# Ragged 12/24 & 25/2013



## Abubob (Dec 26, 2013)

*Date(s) Skied: * Dec 24 and 25, 2013

*Resort or Ski Area: * Ragged Mt., Danbury, NH

*Conditions: * Really Really Hard Pack

*Trip Report: * Its awesome to see all the Jesuit Solstice reports after the drenching we got. The conditions at Ragged were very similar to everywhere else. The best skiing by far on Tuesday the 24[SUP]th[/SUP] was on Flying Yankee. Soft groomed snow edge to edge. Next best was Blueberry to Lower Ridge with kind of a golf ball finish. Nto be confused with Upper Ridge to Newfound Ridge to Main Street to Village Green, which was hardened corduroy that made a BBBpppppccccchhhh sound each turn. And since they were blowing snow on Exhibition all day I didn’t care to try it.

Wednesday was a bit more even. The cord had been smoothed by the numerous skiers. Exhibition hadn’t been groomed with huge whales top to bottom but at least they weren’t blowing snow at that point.

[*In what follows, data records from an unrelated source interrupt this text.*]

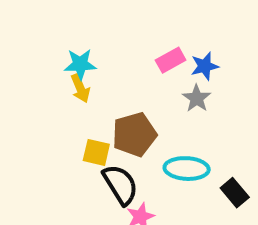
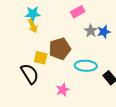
blue star: (205, 66) -> (104, 32), moved
black semicircle: (120, 185) -> (30, 74), moved

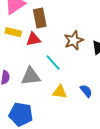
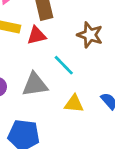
brown star: (74, 40) -> (90, 35), turned -30

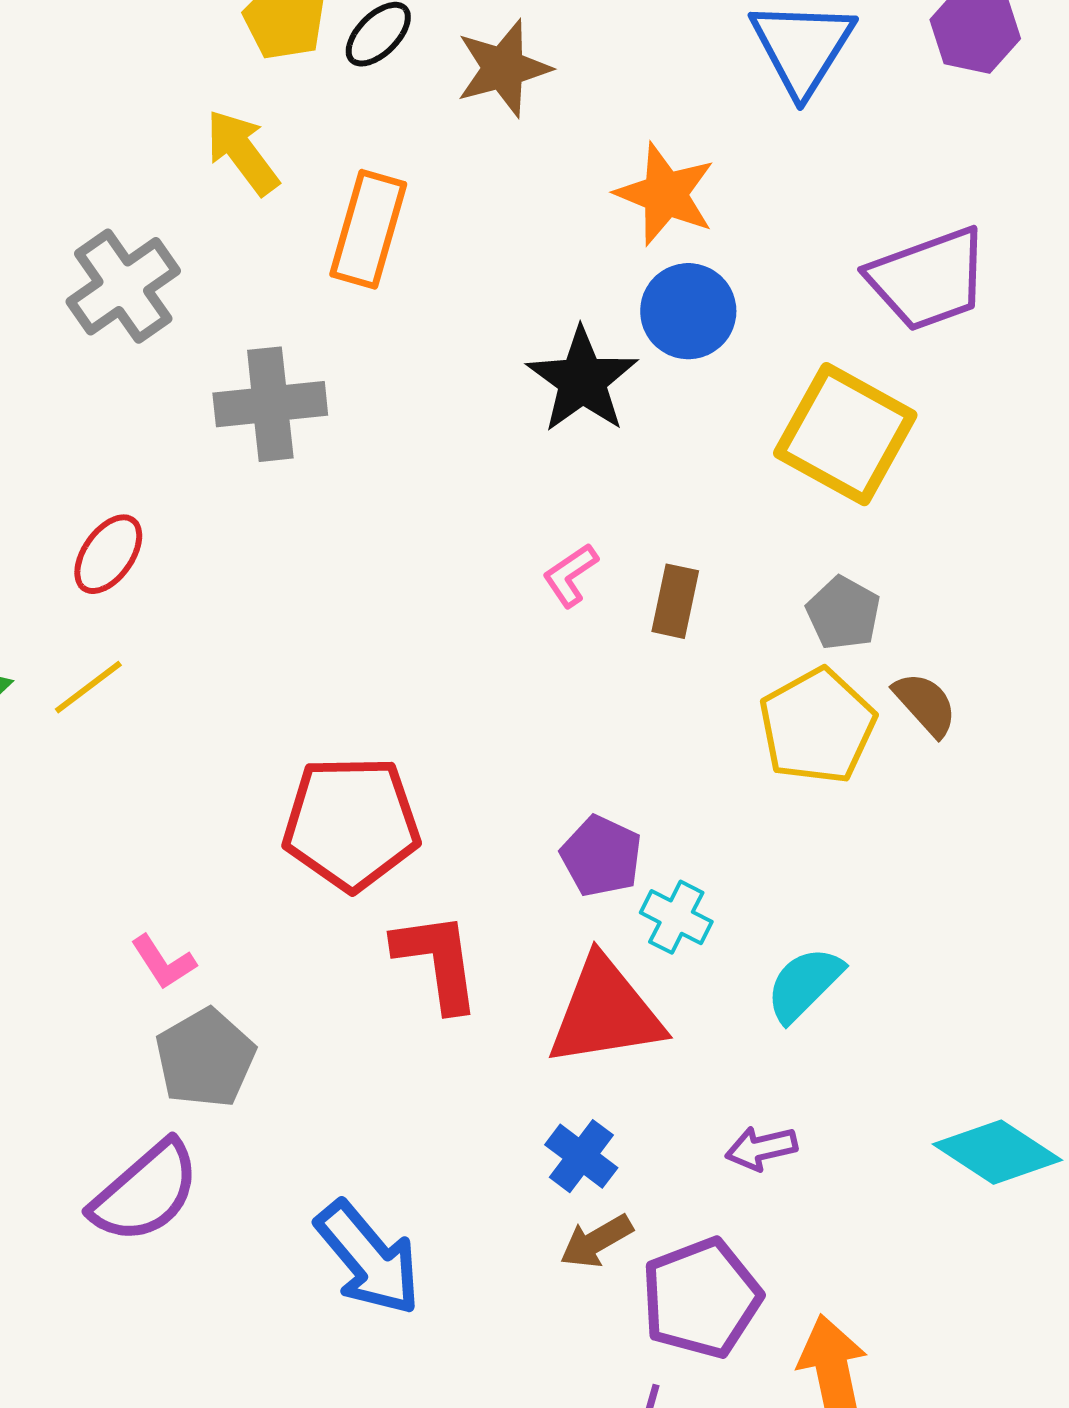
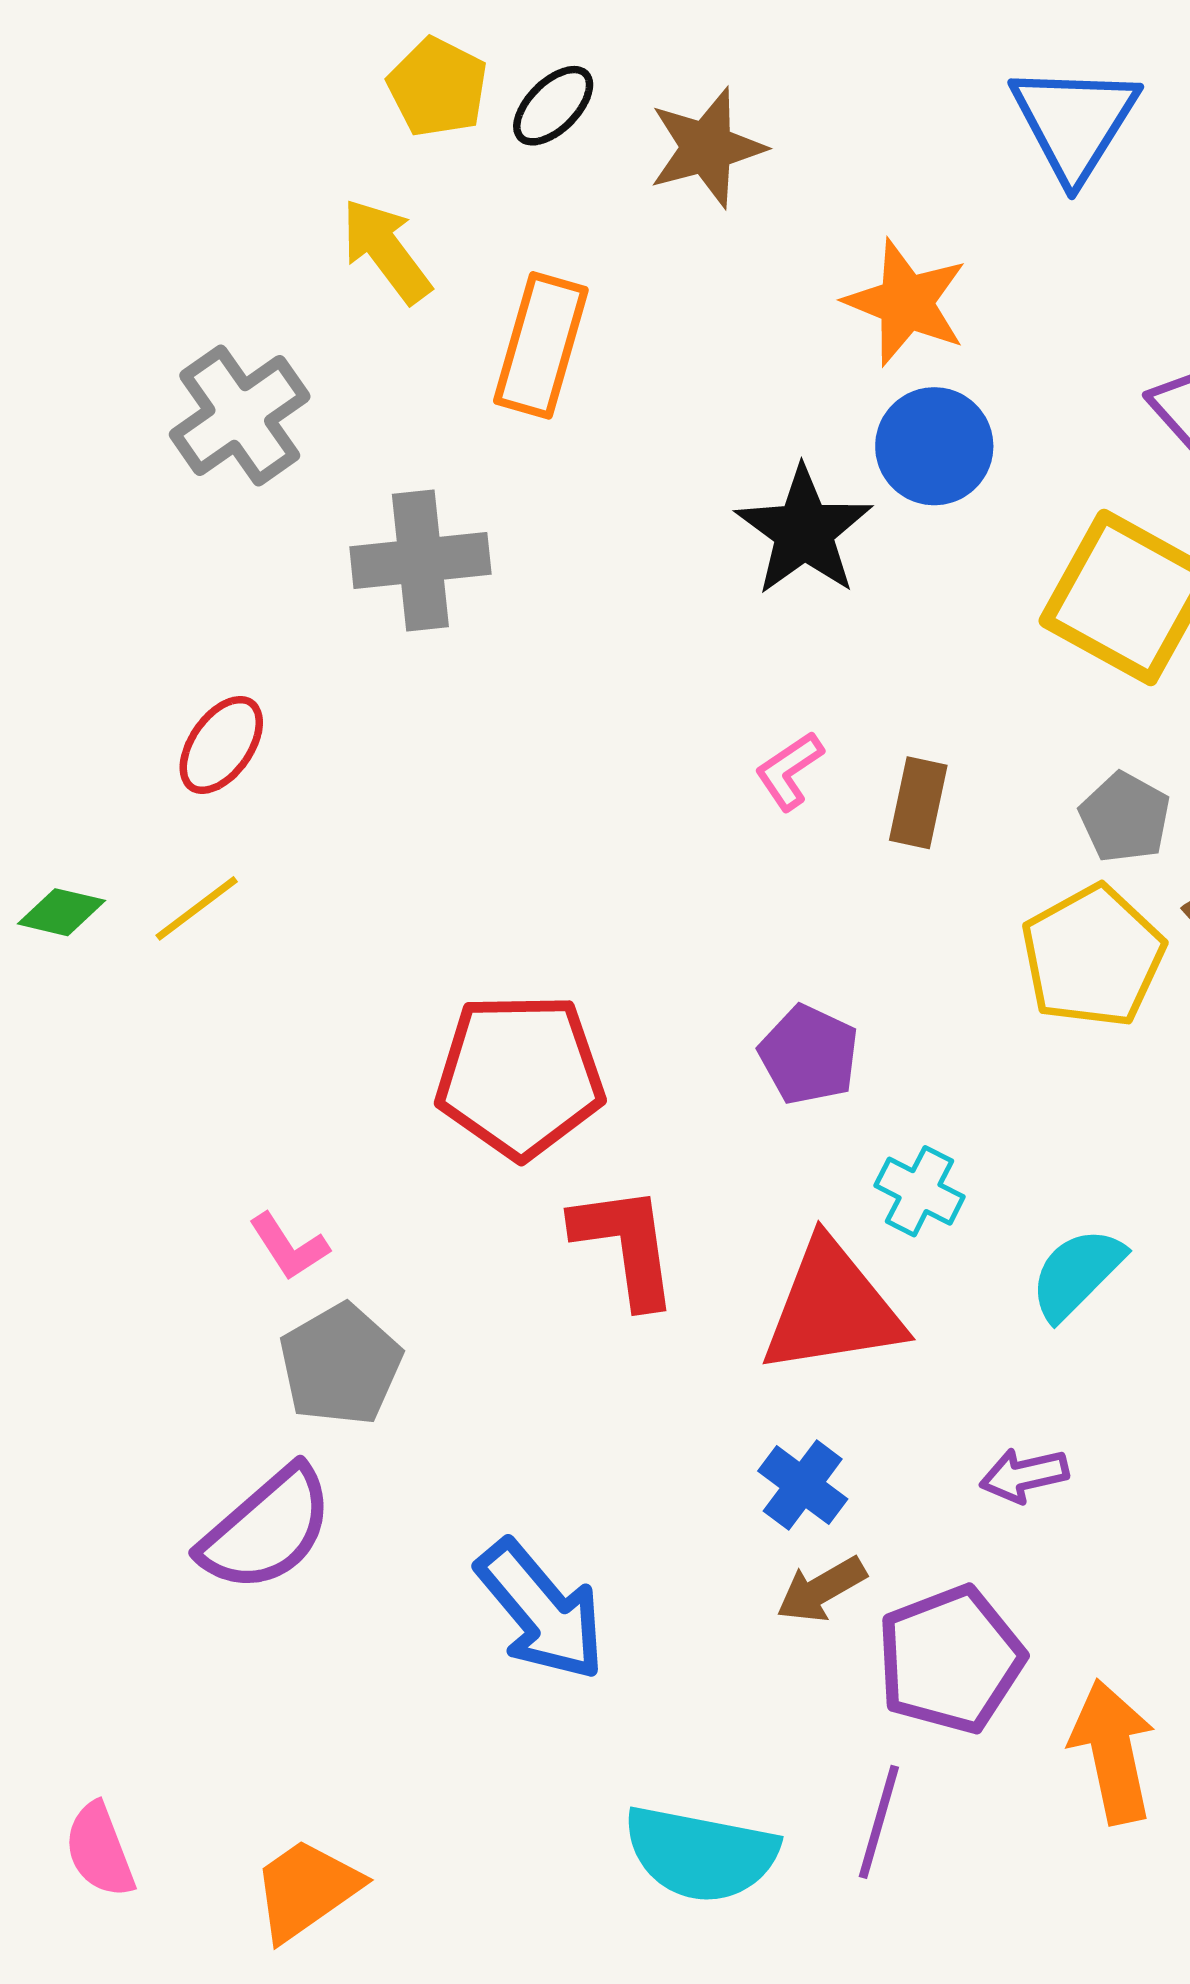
purple pentagon: (601, 856) -> (809, 1055), moved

I will post photos and am working on another short edit vid.


----------



## Abubob (Dec 26, 2013)

The promised photos:

The snow was melting in the sunny side going up and freezing on the shady side coming down - kinda icy




Exhibiation Snowmaking by Bob Misu, on Flickr

I just thought this look cool




Scallop sky by Bob Misu, on Flickr

Folks were so amazed by what Showoboat is really made of I had to take a closer look




Showboat scree field by Bob Misu, on Flickr


----------



## MadMadWorld (Dec 26, 2013)

That second shot is very cool!


----------



## Abubob (Dec 27, 2013)

Thanks Mad.

The edit is coming along very slowly so here's something unedited almost directly from the Gopro. The guy in orange is 70 years old thus the title.


----------



## MadMadWorld (Dec 27, 2013)

Abubob said:


> Thanks Mad.
> 
> The edit is coming along very slowly so here's something unedited almost directly from the Gopro. The guy in orange is 70 years old thus the title.



I hope I can ski like that at 70


----------



## Abubob (Dec 27, 2013)

MadMadWorld said:


> I hope I can ski like that at 70



His only complaint was that he couldn't keep his hood up over his helmet. I wonder why? :roll:


----------